In a 90-minute interview last week, Mr. Deeson said that PATA “needs to become more democratic, and to be seen to more democratic.”

The broad-ranging “overhaul” now under way is designed to give its members a sense of ownership, revive networking opportunities, keep them informed about its financial status and improve the reporting structure.

It involves revamping the election procedures and membership fees, restructuring the board of directors and various committees, and revitalising the numerous chapters worldwide.

Most important, PATA has to prove its relevance, value and usefulness as it seeks to both retain existing members and attract new members, Mr. Deeson said.

It also has to deal with the competition from ITB Asia and upgrade the PATA Travel Mart, its premier source of events revenue.

He said that all this has to be done against the background of unprecedented changes taking place within travel & tourism industry as well as the world at large.

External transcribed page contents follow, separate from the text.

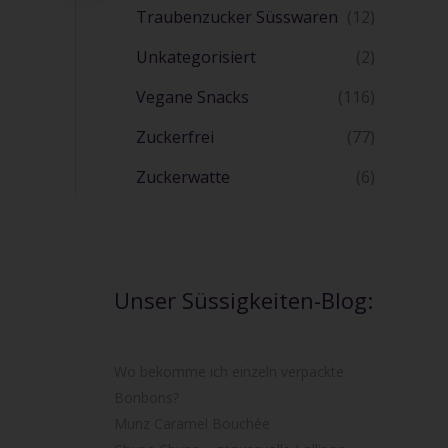
Traubenzucker Süsswaren
(12)
Unkategorisiert
(2)
Vegane Snacks
(116)
Zuckerfrei
(77)
Zuckerwatte
(6)
Unser Süssigkeiten-Blog:
Wo bekomme ich einzeln verpackte
Bonbons?
Munz Caramel Bouchée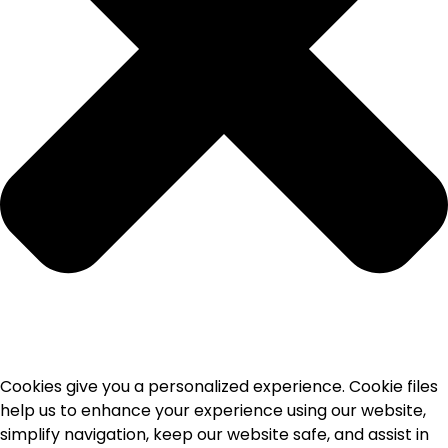
Cookies give you a personalized experience. Cookie files
help us to enhance your experience using our website,
simplify navigation, keep our website safe, and assist in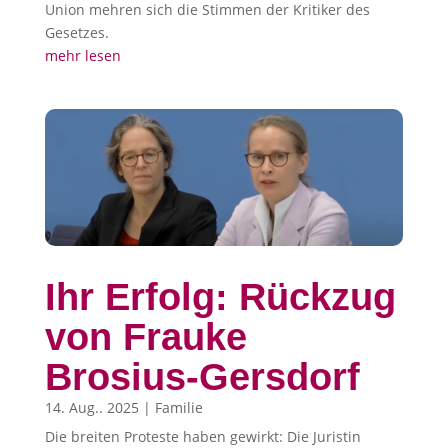
Union mehren sich die Stimmen der Kritiker des
Gesetzes.
mehr lesen
Ihr Erfolg: Rückzug
von Frauke
Brosius-Gersdorf
14. Aug.. 2025
|
Familie
Die breiten Proteste haben gewirkt: Die Juristin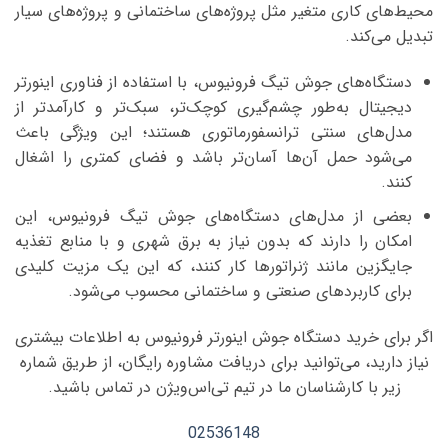
محیط‌های کاری متغیر مثل پروژه‌های ساختمانی و پروژه‌های سیار
تبدیل می‌کند.
دستگاه‌های جوش تیگ فرونیوس، با استفاده از فناوری اینورتر
دیجیتال به‌طور چشم‌گیری کوچک‌تر، سبک‌تر و کارآمدتر از
مدل‌های سنتی ترانسفورماتوری هستند؛ این ویژگی باعث
می‌شود حمل آن‌ها آسان‌تر باشد و فضای کمتری را اشغال
کنند.
بعضی از مدل‌های دستگاه‌های جوش تیگ فرونیوس، این
امکان را دارند که بدون نیاز به برق شهری و با منابع تغذیه
جایگزین مانند ژنراتورها کار کنند، که این یک مزیت کلیدی
برای کاربردهای صنعتی و ساختمانی محسوب می‌شود.
اگر برای خرید دستگاه جوش اینورتر فرونیوس به اطلاعات بیشتری
نیاز دارید، می‌توانید برای دریافت مشاوره رایگان، از طریق شماره
زیر با کارشناسان ما در تیم تی‌اس‌ویژن در تماس باشید.
02536148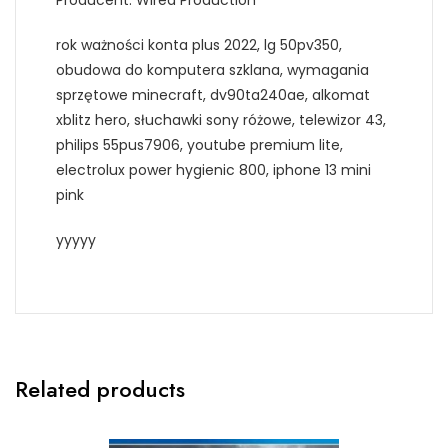
rok ważności konta plus 2022, lg 50pv350,
obudowa do komputera szklana, wymagania
sprzętowe minecraft, dv90ta240ae, alkomat
xblitz hero, słuchawki sony różowe, telewizor 43,
philips 55pus7906, youtube premium lite,
electrolux power hygienic 800, iphone 13 mini
pink
yyyyy
Related products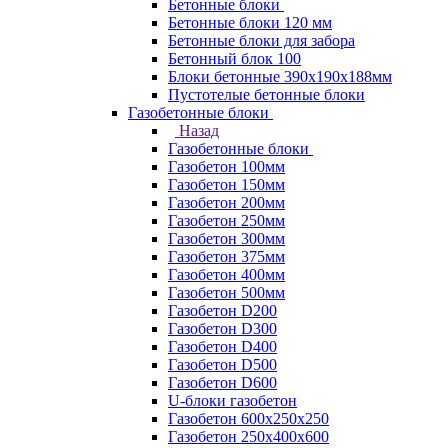
Бетонные блоки
Бетонные блоки 120 мм
Бетонные блоки для забора
Бетонный блок 100
Блоки бетонные 390х190х188мм
Пустотелые бетонные блоки
Газобетонные блоки
Назад
Газобетонные блоки
Газобетон 100мм
Газобетон 150мм
Газобетон 200мм
Газобетон 250мм
Газобетон 300мм
Газобетон 375мм
Газобетон 400мм
Газобетон 500мм
Газобетон D200
Газобетон D300
Газобетон D400
Газобетон D500
Газобетон D600
U-блоки газобетон
Газобетон 600x250x250
Газобетон 250x400x600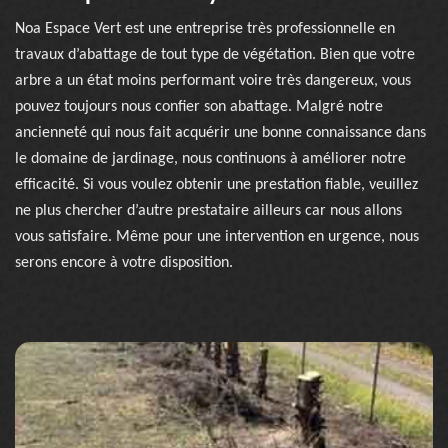
Noa Espace Vert est une entreprise très professionnelle en
travaux d’abattage de tout type de végétation. Bien que votre
arbre a un état moins performant voire très dangereux, vous
pouvez toujours nous confier son abattage. Malgré notre
ancienneté qui nous fait acquérir une bonne connaissance dans
le domaine de jardinage, nous continuons à améliorer notre
efficacité. Si vous voulez obtenir une prestation fiable, veuillez
ne plus chercher d’autre prestataire ailleurs car nous allons
vous satisfaire. Même pour une intervention en urgence, nous
serons encore à votre disposition.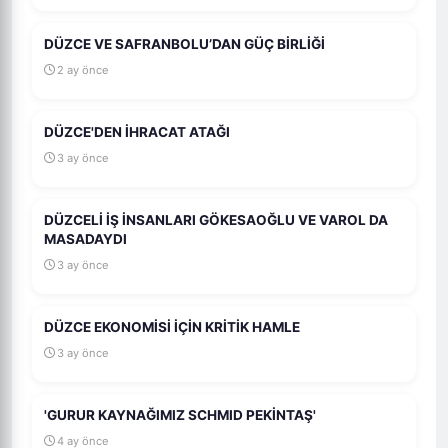
DÜZCE VE SAFRANBOLU’DAN GÜÇ BİRLİĞİ
2 ay önce
DÜZCE'DEN İHRACAT ATAĞI
3 ay önce
DÜZCELİ İŞ İNSANLARI GÖKESAOĞLU VE VAROL DA
MASADAYDI
3 ay önce
DÜZCE EKONOMİSİ İÇİN KRİTİK HAMLE
3 ay önce
'GURUR KAYNAĞIMIZ SCHMID PEKİNTAŞ'
4 ay önce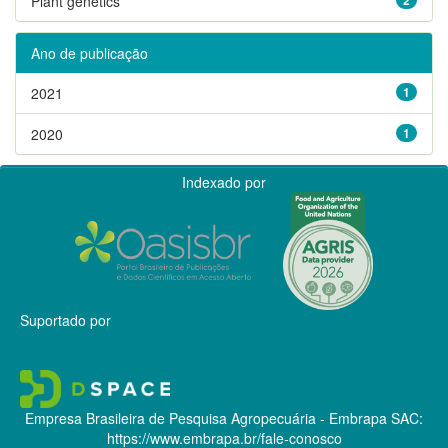
Plant genetics
Ano de publicação
2021
1
2020
1
Indexado por
Suportado por
Empresa Brasileira de Pesquisa Agropecuária - Embrapa
SAC:
https://www.embrapa.br/fale-conosco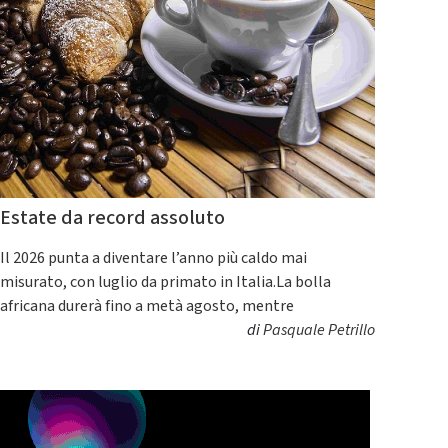
Estate da record assoluto
Il 2026 punta a diventare l’anno più caldo mai
misurato, con luglio da primato in Italia.La bolla
africana durerà fino a metà agosto, mentre
di
Pasquale Petrillo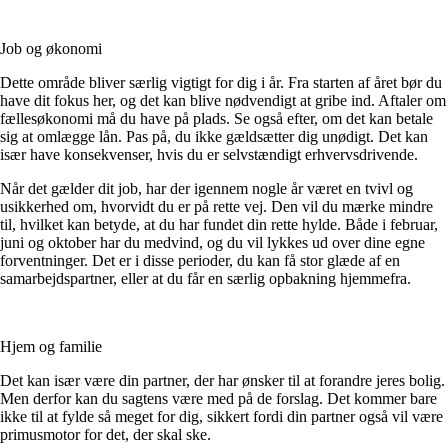
Job og økonomi
Dette område bliver særlig vigtigt for dig i år. Fra starten af året bør du
have dit fokus her, og det kan blive nødvendigt at gribe ind. Aftaler om
fællesøkonomi må du have på plads. Se også efter, om det kan betale
sig at omlægge lån. Pas på, du ikke gældsætter dig unødigt. Det kan
især have konsekvenser, hvis du er selvstændigt erhvervsdrivende.
Når det gælder dit job, har der igennem nogle år været en tvivl og
usikkerhed om, hvorvidt du er på rette vej. Den vil du mærke mindre
til, hvilket kan betyde, at du har fundet din rette hylde. Både i februar,
juni og oktober har du medvind, og du vil lykkes ud over dine egne
forventninger. Det er i disse perioder, du kan få stor glæde af en
samarbejdspartner, eller at du får en særlig opbakning hjemmefra.
Hjem og familie
Det kan især være din partner, der har ønsker til at forandre jeres bolig.
Men derfor kan du sagtens være med på de forslag. Det kommer bare
ikke til at fylde så meget for dig, sikkert fordi din partner også vil være
primusmotor for det, der skal ske.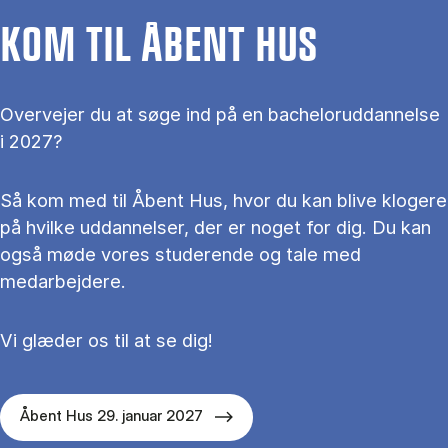
KOM TIL ÅBENT HUS
Overvejer du at søge ind på en bacheloruddannelse
i 2027?
Så kom med til Åbent Hus, hvor du kan blive klogere
på hvilke uddannelser, der er noget for dig. Du kan
også møde vores studerende og tale med
medarbejdere.
Vi glæder os til at se dig!
Åbent Hus 29. januar 2027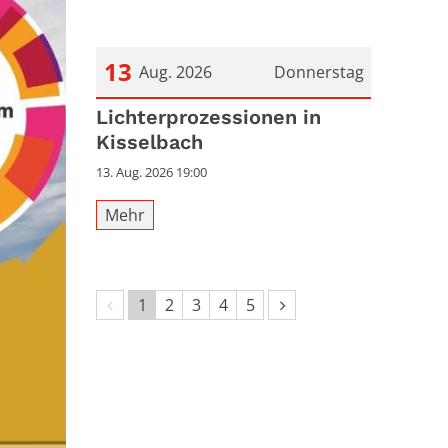
13
Aug. 2026
Donnerstag
Datum: 13. August 2026
Lichterprozessionen in
Kisselbach
13. Aug. 2026 19:00
Mehr
Vorherige Seite
Nächste Seite
1
2
3
4
5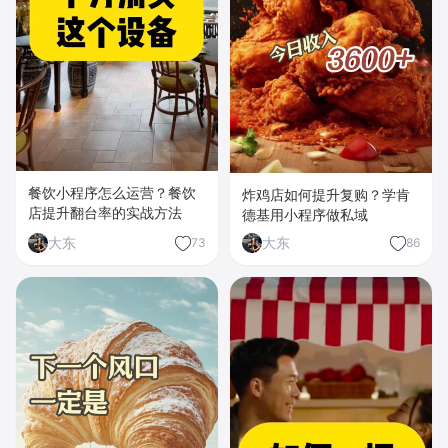
餐饮小程序怎么运营？餐饮
炸鸡店如何提升复购？学肯
店提升翻台率的实战方法
德基用小程序做私域
大东
大东
73
86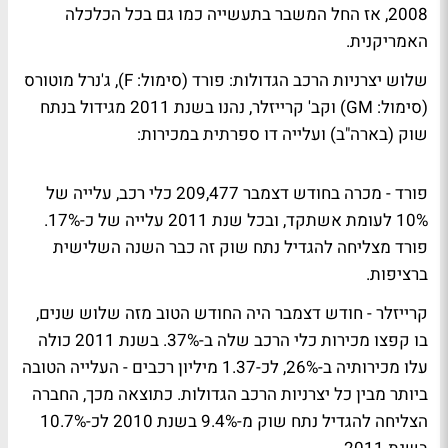
2008, אז החל המשבר בתעשייה כמו גם בכל הכלכלה
האמריקנית.
שלוש יצרניות הרכב הגדולות: פורד (סימול: F), ג'נרל מוטורס
(סימול: GM) וקב' קרייזלר, נהנו בשנת 2011 מגידול בנתח
שוק (בארה"ב) ועלייה דו ספרתית במכירות:
פורד - מכרה בחודש דצמבר 209,477 כלי רכב, עלייה של
10% לעומת אשתקד, ובכל שנת 2011 עלייה של כ-17%.
פורד מצליחה להגדיל נתח שוק זה כבר השנה השלישית
ברציפות.
קרייזלר - חודש דצמבר היה החודש הטוב מזה שלוש שנים,
בו קפצו מכירות כלי הרכב שלה ב-37%. בשנת 2011 כולה
עלו מכירותיה ב-26%, לכ-1.37 מיליון רכבים - העלייה הטובה
ביותר מבין כל יצרניות הרכב הגדולות. כתוצאה מכך, החברה
הצליחה להגדיל נתח שוק מ-9.4% בשנת 2010 לכ-10.7%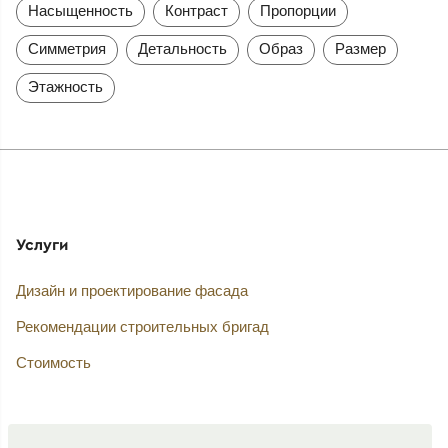
Насыщенность
Контраст
Пропорции
Симметрия
Детальность
Образ
Размер
Этажность
Услуги
Дизайн и проектирование фасада
Рекомендации строительных бригад
Стоимость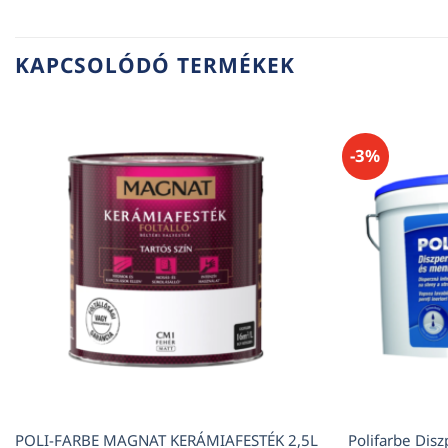
KAPCSOLÓDÓ TERMÉKEK
-3%
POLI-FARBE MAGNAT KERÁMIAFESTÉK 2,5L
Polifarbe Disz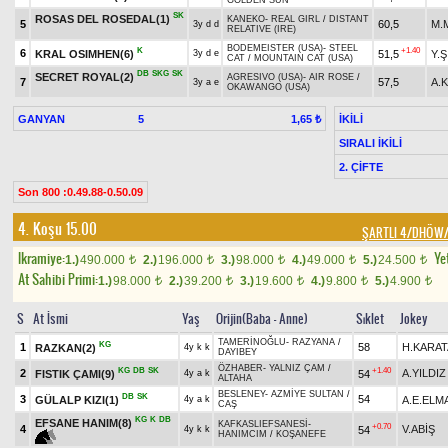
GOLDEN SUN
SK
ROSAS DEL ROSEDAL(1)
KANEKO
-
REAL GIRL
/
DISTANT
5
60,5
M.
3y d d
RELATIVE (IRE)
BODEMEISTER (USA)
-
STEEL
K
+1.40
6
KRAL OSIMHEN(6)
51,5
Y.
3y d e
CAT
/
MOUNTAIN CAT (USA)
DB
SKG
SK
SECRET ROYAL(2)
AGRESIVO (USA)
-
AIR ROSE
/
7
57,5
A.
3y a e
OKAWANGO (USA)
GANYAN
5
İKİLİ
1,65 ₺
SIRALI İKİLİ
2. ÇİFTE
Son 800 :0.49.88-0.50.09
4. Koşu 15.00
ŞARTLI 4/DHÖW/
Ikramiye:
Yet
1.)
490.000
2.)
196.000
3.)
98.000
4.)
49.000
5.)
24.500
t
t
t
t
t
At Sahibi Primi:
1.)
98.000
2.)
39.200
3.)
19.600
4.)
9.800
5.)
4.900
t
t
t
t
t
S
At İsmi
Yaş
Orijin(Baba - Anne)
Sıklet
Jokey
TAMERİNOĞLU
-
RAZYANA
/
KG
1
58
H.KARAT
RAZKAN(2)
4y k k
DAYIBEY
ÖZHABER
-
YALNIZ ÇAM
/
KG
DB
SK
+1.40
2
A.YILDIZ
FISTIK ÇAMI(9)
54
4y a k
ALTAHA
BESLENEY
-
AZMİYE SULTAN
/
DB
SK
3
54
GÜLALP KIZI(1)
A.E.ELM
4y a k
CAŞ
KG
K
DB
EFSANE HANIM(8)
KAFKASLIEFSANESİ
-
+0.70
4
V.ABİŞ
54
4y k k
HANIMCIM
/
KOŞANEFE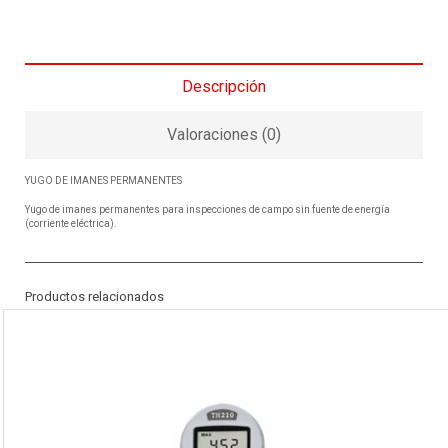
Descripción
Valoraciones (0)
YUGO DE IMANES PERMANENTES
Yugo de imanes permanentes para inspecciones de campo sin fuente de energía
(corriente eléctrica).
Productos relacionados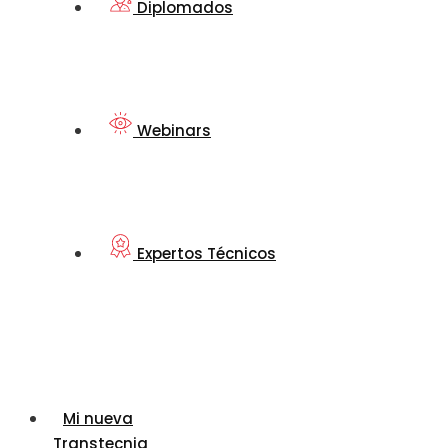
Diplomados
Webinars
Expertos Técnicos
Mi nueva
Transtecnia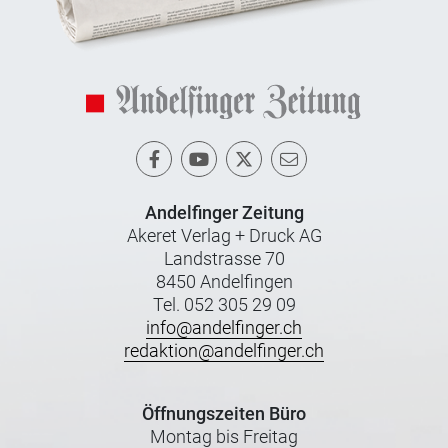
Andelfinger Zeitung
Akeret Verlag + Druck AG
Landstrasse 70
8450 Andelfingen
Tel. 052 305 29 09
info@andelfinger.ch
redaktion@andelfinger.ch
Öffnungszeiten Büro
Montag bis Freitag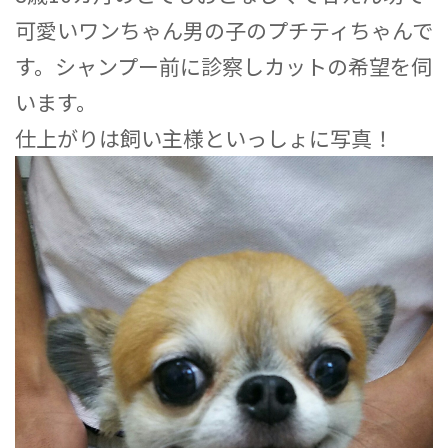
可愛いワンちゃん男の子のプチティちゃんで
す。シャンプー前に診察しカットの希望を伺
います。
仕上がりは飼い主様といっしょに写真！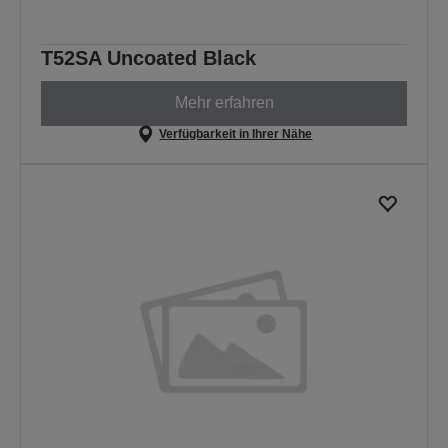
T52SA Uncoated Black
Mehr erfahren
Verfügbarkeit in Ihrer Nähe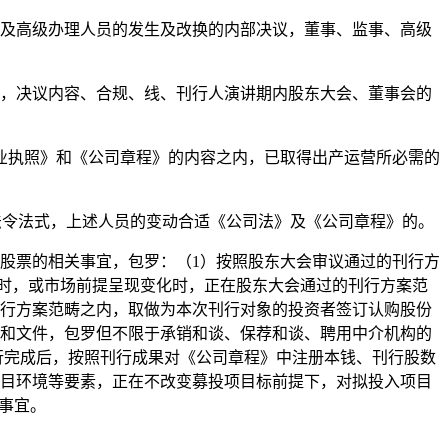
及高级办理人员的发生及改换的内部决议，董事、监事、高级
，决议内容、合规、线、刊行人演讲期内股东大会、董事会的
执照》和《公司章程》的内容之内，已取得出产运营所必需的
法令法式，上述人员的变动合适《公司法》及《公司章程》的。
股票的相关事宜，包罗：（1）按照股东大会审议通过的刊行方
时，或市场前提呈现变化时，正在股东大会通过的刊行方案范
刊行方案范畴之内，取做为本次刊行对象的投资者签订认购股份
谈和文件，包罗但不限于承销和谈、保荐和谈、聘用中介机构的
行完成后，按照刊行成果对《公司章程》中注册本钱、刊行股数
项目环境等要素，正在不改变募投项目标前提下，对拟投入项目
切事宜。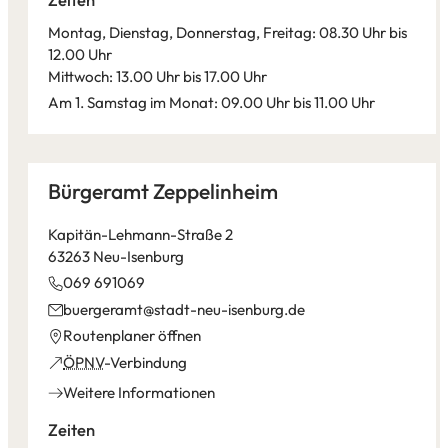
Tab)
Montag, Dienstag, Donnerstag, Freitag: 08.30 Uhr bis
12.00 Uhr
Mittwoch: 13.00 Uhr bis 17.00 Uhr
Am 1. Samstag im Monat: 09.00 Uhr bis 11.00 Uhr
Leaflet
|
©
Bundesamt für Kartographie und Geodäsie
2026,
Datenquellen
Bürgeramt Zeppelinheim
Kapitän-Lehmann-Straße 2
63263 Neu-Isenburg
069 691069
buergeramt
stadt-neu-isenburg
de
(Öffnet
Routenplaner öffnen
in
(Öffnet
ÖPNV
-Verbindung
einem
in
Weitere Informationen
neuen
einem
Tab)
neuen
Zeiten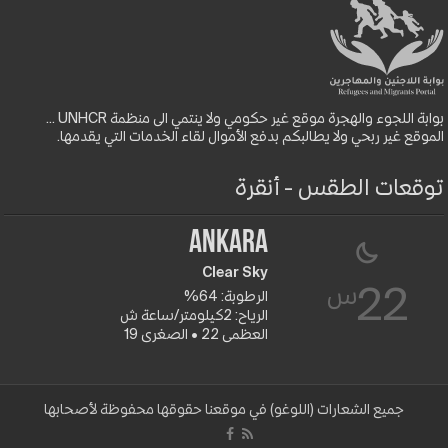
بوابة اللجوء والهجرة موقع غير حكومي ولا ينتمي الى منظمة UNHCR ...
الموقع غير ربحي ولا يطالبكم بدفع الأموال لقاء الخدمات التي يقدمها.
توقعات الطقس - أنقرة
Ankara
Clear Sky
س
22
الرطوبة: 64%
الرياح: 2كيلومتر/ساعة ش
العظمى 22 • الصغرى 19
جميع الشعارات (اللوغو) في موقعنا حقوقها محفوظة لأصحابها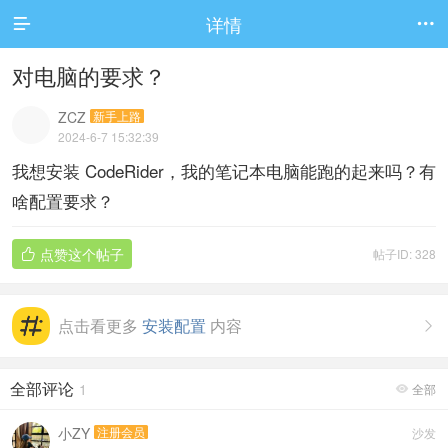
详情


对电脑的要求？
ZCZ
新手上路
2024-6-7 15:32:39
我想安装 CodeRider，我的笔记本电脑能跑的起来吗？有
啥配置要求？
点赞这个帖子
帖子ID: 328

点击看更多
安装配置
内容

全部评论
1
全部

小ZY
注册会员
沙发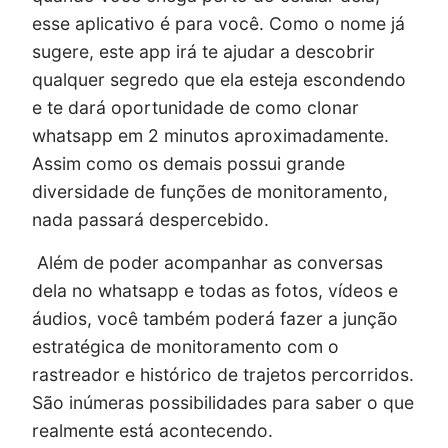
esse aplicativo é para você. Como o nome já
sugere, este app irá te ajudar a descobrir
qualquer segredo que ela esteja escondendo
e te dará oportunidade de como clonar
whatsapp em 2 minutos aproximadamente.
Assim como os demais possui grande
diversidade de funções de monitoramento,
nada passará despercebido.
Além de poder acompanhar as conversas
dela no whatsapp e todas as fotos, vídeos e
áudios, você também poderá fazer a junção
estratégica de monitoramento com o
rastreador e histórico de trajetos percorridos.
São inúmeras possibilidades para saber o que
realmente está acontecendo.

“One has to question everything and provide value. We have look at what we are trying to do. Important feedback has been received on the events side, (reflecting a feeling that) PATA members lost a valuable networking opportunity when the annual conference was dropped.”

He said the first step towards rectifying that will be taken in April 2009 in Macau when the bi-annual board of directors meeting will be converted into a mini-annual conference.

He said the CEO Challenge, held for the first time in Bangkok last April, will remain here again in 2009 but probably rescheduled to late November. Discussions on detailed content are under way.

Asked about the PATA Travel Mart and the competitive threat posed by ITB Asia, Mr. Deeson said he felt that the PTM would be able to hold its own as it was well-established and rotated around different destinations, with the two upcoming host cities being “very attractive”, Hangzhou in 2009 and Macau in 2010.

However, he agreed that it would some face financial pressure, due to both its proximity to ITB Asia and the fact that it was getting more difficult even for companies to make budget these days.

He said the PTM 2008 had yielded a bottom line figure of “close to half a million dollars”.

As part of the restructuring process, a questionnaire survey went out to members last week, seeking “quick feedback, ideas and comments” on what they would like to see PATA do in terms of delivering a better quality of programmes and services.

On the financial side, Mr. Deeson said that 2009 would be a “critical year”. Thus, membership renewal is a major focus, targetted at many who had begun to feel disenfranchised over the years.

Mr. Deeson was asked to elaborate on the final moments of last September’s board meeting in Hyderabad where the chairman Janice Antonson tersely read out a two-line statement saying that “certain anomalies had been discovered and rectified.”

Asked why no further details were provided to the board, he replied: “Because they didn’t ask. They quite clearly did not think it was that critical.”

However, in the interests of transparency and disclosure, Mr. Deeson did provide more information. He said, “According to the auditors in San Francisco, they brought it to our attention that they were not sure whether the exchange rate which was used for the salaries of some senior officers of the company was being correctly advised.

“With the exchange rate in baht appreciating, the baht payment should have been reduced. The auditors did not make any judgment, just brought it to the attention of the PATA committee members. The matter was subsequently considered in the audit and finance committee, and has been rectified.”

He said the differential amounts had been repaid to PATA. He varyingly described it as an “accounting error”, “an administrative error,” a “misreading of the contract”. He said there was “never any suggestion that anything had been done illegally.”

Asked over what time frame this had been going on for, he replied, “less than two years.” Asked why it had only been detected this year, he said: “I guess they only checked it this year.”

The whole issue had placed governance “very much on our radar screen.”

On other issues, Mr. Deeson refuted rumours that the PATA HQ will be moved from Bangkok. “This has never, ever been mentioned in any of the meetings I have attended. In fact, we have just marked the 10th anniversary of our move to Bangkok.”